Since we have a cation with $+2$ charge and an anion with $-1$ charge, we need two anions per cation, giving us the final formula:

$$\ce{[Pt(NH3)4][Pt(NH3)Cl3]2}$$

## So what is correct?

Going by chemical intuition (platinum(II) being a well-known $\mathrm{d}^8$ system that forms square-planar complexes), I would say that the name is correct and the formula isn’t. This also has the implication that they messed up the question by missing a subscripted 2 (rather likely) rather than messing up the answer by getting a Roman numeral wrong (not quite as likely).

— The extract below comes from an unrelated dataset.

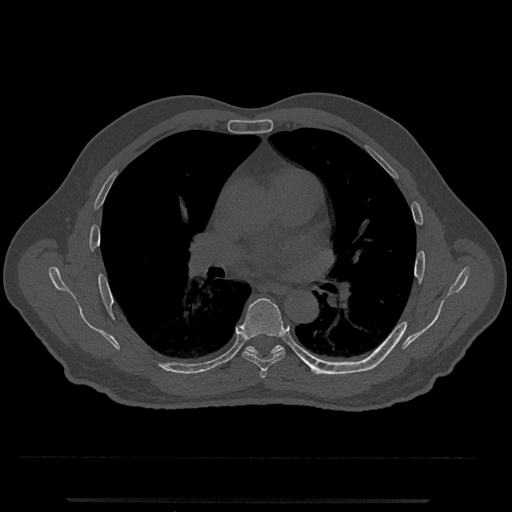
CT including the spine, one axial slice. Position 723 of 797 along the scan axis. Reconstruction kernel Br40s/3. 120 kVp. Bone window (W 1800 / L 400 HU). 0.5 mm slice thickness. 512 × 512 image matrix. Patient: male, 63 years. From the clinical record (not read from this slice): primary cancer: prostate.
Annotated regions visible in this slice (semi-automatic segmentation, software-assisted and operator-edited):
- T5 vertebra: box from (x=260, y=370) to (x=267, y=378) px
- T6 vertebra: (x=239, y=298)–(x=285, y=372)
- T7 vertebra: (x=245, y=345)–(x=330, y=375)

Hence there is nothing miraculous or confusing about assigning oxidation states to metals in complexes — and the IUPAC even formally defines oxidation states for promiscuous ligands such as nitrosyl (which is always considered to be a radical neutral ligand, never $\ce{NO^+}$ or $\ce{NO-}$) allowing for a clean-cut naming of complex compounds without knowing the chemistry involved.

The charge does not have to be mentioned in doubly-complex salts for any component. However, it always helps students to give them and in non-trivial cases (like the assumed correct formula) it might be vital to know the overall charges. If there are no charges written, though, the final product has to be assumed neutral.